To buy time, the Centre appointed Sri Krishna Commission, which submitted its report in January 2011 and came out with half a dozen options for resolution of the problem. Instead of taking a decision on any of these options or seriously trying to evolve a consensus among political stakeholders, the Congress and the UPA government, however, have been playing petty politics over the issue. The Congress must realise that time is running out and the UPA government headed by it must bite the bullet. Further procrastination will only cost the people of the state and the nation dear. BJP has already said that it’s the ‘policy paralysis’ of the UPA Government for its indecision on the separate state issue and accused it of ‘outsourcing’ its job on the decision to a Committee headed by former judge.
A massive Telangana March call was given by the TJAC Chairman M Kodandaram to protest against the inaction of the central government and also delay in carving out a separate state of Telangana. Overriding all barricades erected by the police, water cannon and tear gas, despite all repressive measures employed by the regime and even a torrential downpour, thousands of people from across Telangana swarmed the venue abutting the Hussain Sagar Lake in the heart of the capital, and roared that could literally be heard in the Raj Bhavan, the CM’s Office and the Secretariat.

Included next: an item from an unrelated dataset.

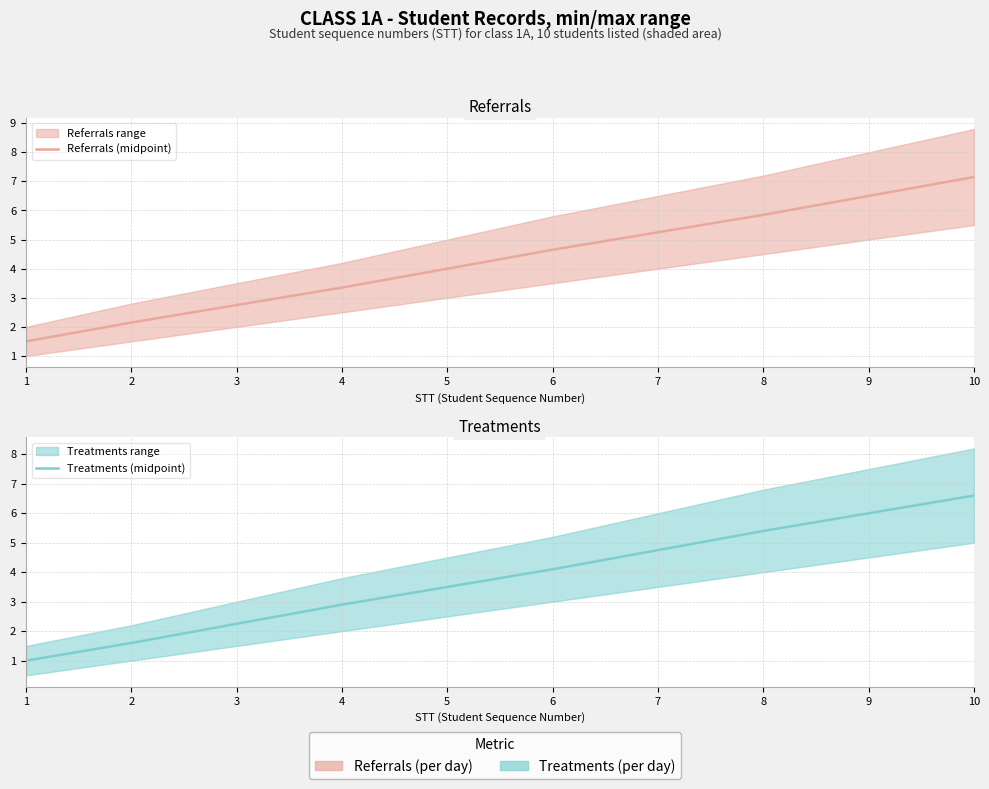

Where does the Treatments (midpoint) series first go above 4?

6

Permission was granted for the meet to be held between 3 PM and 7 PM only but the organisers made mockery and stay put till 11 PM. The state administration barricaded all highways and trains and buses to the capital were cancelled. Police battled with the marchers at several places to prevent them from going to the Venue. On the Osmania University campus, the hotbed of Telangana agitations, police used teargas till late in the evening to stop students from marching to the Venue. There were skirmishes at every point of entry into the city and private buses and vehicles that were contracted were detained by the police. This resulted in people calling on their representatives in the state Assembly and Parliament to come to their rescue. Police tactics to deter marchers, after having given permission for the March, forced Telangana Congress MPs and ministers to respond. Nine Members of Parliament from Telangana region, all belonging to the ruling Congress, staged a sit-in in front of the Chief Minister’s residence. They did not get an audience from Chief Minister Kiran Kumar Reddy and instead were arrested and packed off in a police vehicle to the Shamshabad police station, 25 km from the city.

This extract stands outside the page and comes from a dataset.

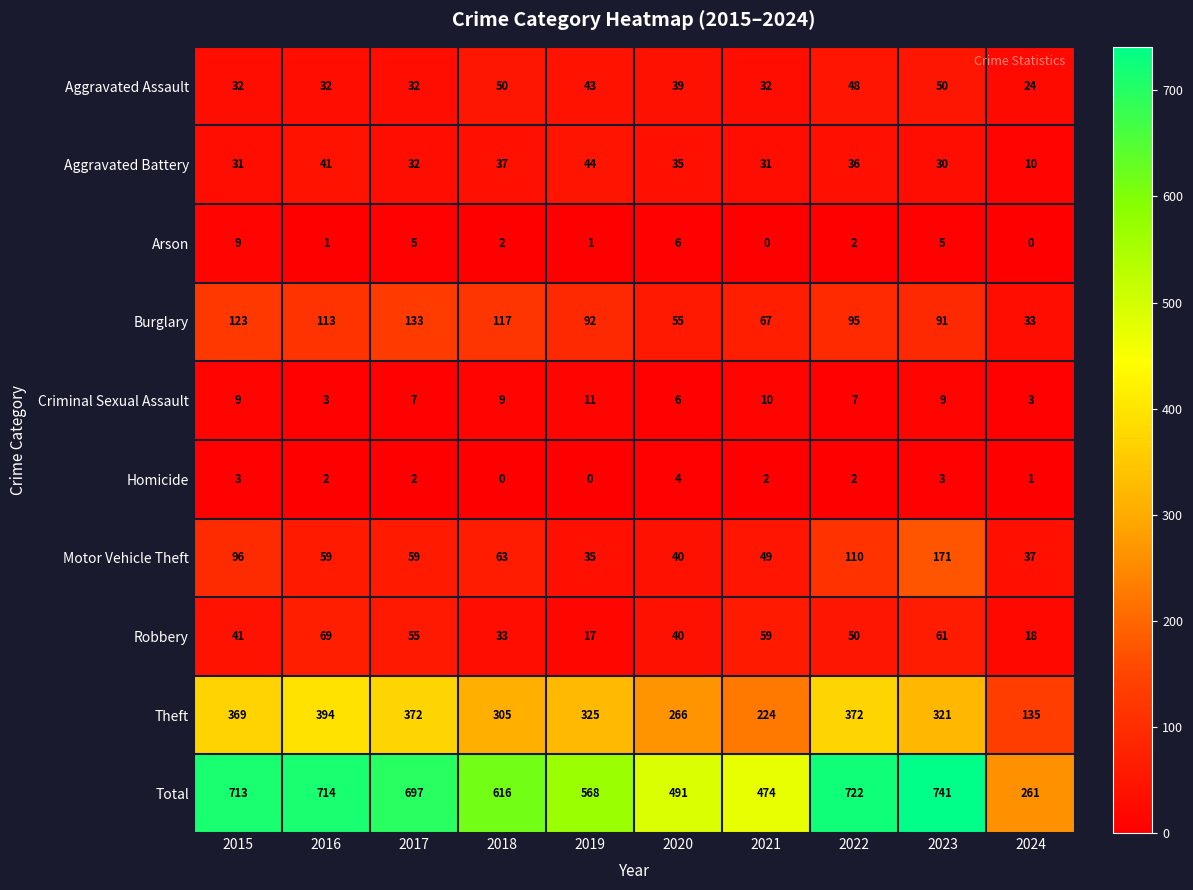

What value does the Total series have at 2022, to the nearest 5?

720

BJP leader Dattatreya demanded the state government to stop harassing the marchers, who reached the venue and demanded release of the illegal detainees across the Telangana region. BJP has already declared and stated its position and shall support the separate statehood Bill if introduced in both the houses of Parliament. Accusing the Government of indecision, he promised to accord ‘first priority’ to creation of Telangana state if voted to power at the Centre.
However Congress cannot afford to procrastinate further and needless to say it will cost the people of the state and the nation dearly.